Dersu Uzala era um caçador da tribo Nanai que vivia na parte mais oriental da Sibéria no começo do século XX. A sua família fora dizimada pela varíola e ele errava pela floresta em busca de alimentos e caça, nomeadamente de martas, cujas peles vendia para obter algum dinheiro. Profundo conhecedor da natureza, tratava os animais como companheiros, a lembrar um pouco a consciência dos militantes urbanos que descobriram a ecologia na década de 1960, dentro da ideia de equilíbrio entre os diferentes elementos da natureza.

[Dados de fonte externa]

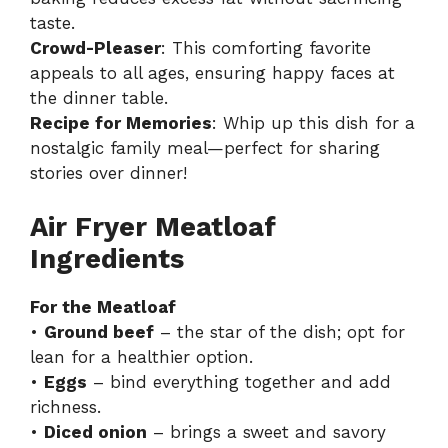
taste.
Crowd-Pleaser
: This comforting favorite
appeals to all ages, ensuring happy faces at
the dinner table.
Recipe for Memories
: Whip up this dish for a
nostalgic family meal—perfect for sharing
stories over dinner!
Air Fryer Meatloaf
Ingredients
For the Meatloaf
•
Ground beef
– the star of the dish; opt for
lean for a healthier option.
•
Eggs
– bind everything together and add
richness.
•
Diced onion
– brings a sweet and savory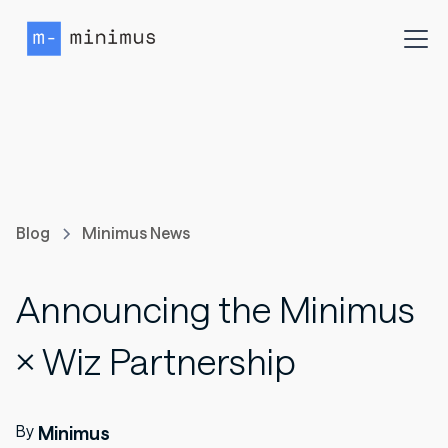
Blog
Minimus News
Announcing the Minimus
× Wiz Partnership
By
Minimus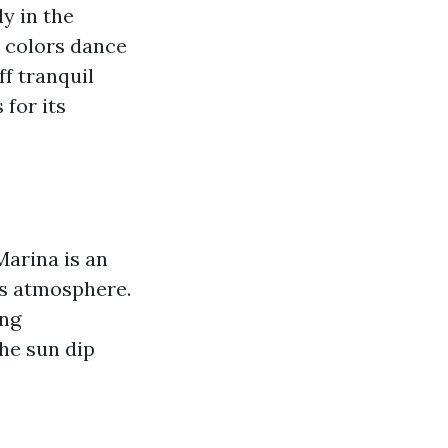
y in the
e colors dance
ff tranquil
for its
Marina is an
us atmosphere.
ing
he sun dip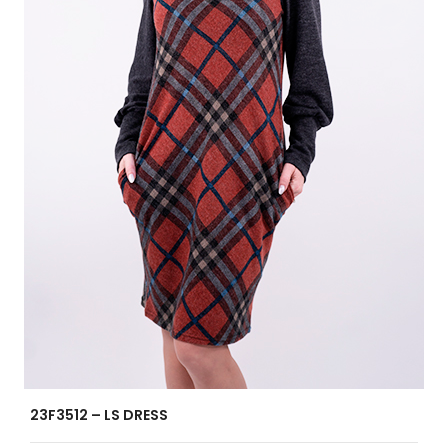
23F3512 – LS DRESS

Um dia, encontra uma equipa militar que explorava em termos de geografia e topografia o território. Estava-se, como escrevi acima, no começo do século XX e o poder político russo precisava de cartografar adequadamente o país, em especial na vastíssima e quase inexpugnável zona mais a norte e mais a leste. Nela habitavam tribos ou grupos de comunidades muito isolados e vivendo uma economia de sobrevivência, com culturas antigas e povoamentos que incluíam mongóis e chineses, os vizinhos do sul. Muitos eram caçadores mas havia também pescadores e recoletores. A equipa de militares era comandada pelo capitão Vladimir Arseniev, que escreveria depois livros sobre as suas expedições e que narrou os contactos com Dersu Uzala (interpretado por Maksim Munzuk), rapidamente promovido a guia do grupo. Pela sua sabedoria ligada à natureza, ele foi muito benéfico para o avanço dos trabalhos científicos. Do seu contacto com o capitão Arseniev (interpretado por Yuri Solomin) nasceu uma profunda amizade e uma prova da importância de juntar o conhecimento teórico e intelectual ao prático.
Com a imagem conduzida por uma câmara à altura do homem quando se trata de mostrar a evolução da investigação guiada pelo caçador Dersu e uma posição de cima para baixo quando se mostra a posição do cartógrafo ficamos a compreender melhor o entrosamento de dois mundos tão próximos - o olhar a natureza - mas já tão afastados - o caçador e o cartógrafo veem duas coisas distintas conforme as suas necessidades. Isso torna-se evidente no final do filme, quando o caçador é recolhido em casa do capitão e se depara com proibições: acampar na cidade, dar tiros na cidade. Uma das sequências inesquecíveis do filme é a da investigação na estepe gélida ao final da tarde, quando o caçador e o capitão estão sós e perdidos do resto da expedição. O caçador conduz a operação de recolha de caules de plantas e improvisa uma cabana sob a qual dormem, escapando aos ventos que podem atingir cerca de 60 graus negativos. Outra sequência impressionante da luta contra a natureza é a do salvamento do caçador, que não sabe nadar, quando fica sozinho numa jangada. O esforço coletivo dos militares leva à rápida opção de lançar um tronco ao rio, devidamente controlado com cintos, e que chega a Dersu e o ajuda a sair da situação complicada.
Dersu Uzala (ou A águia das Estepes, デルス·ウザーラ em japonês, Дерсу Узала em russo) é um filme do japonês Akira Kurosawa (1975), a sua primeira obra fora do seu país, após um período em que ele se sentiu deprimido (e tentou o suicídio), que lhe trouxe o fracasso de um filme anterior Dodesukaden. O cineasta recebeu um convite soviético do estúdio Mosfilm para realizar o trabalho autobiográfico de Arseniev.
2 comentários:
"Dersu Uzala" é um filme inesquecível (vi-o pela primeira vez no Apolo 70, aquando da sua estreia em Portugal), que trata a imensidão do espaço de forma sublime, ao mesmo tempo que nos conta a história deste velho caçador. É de saudar esta nova política de reposição de filmes, pois possibilita às novas gerações descobrirem obras fundamentais da História do Cinema, na sala de cinema. que será sempre o espaço ideal para nos maravilharmos com a Sétima Arte.
Totalmente de acordo com o seu comentário.
Um filme inesquecível! E filmes... nas salas de cinema, sem dúvida.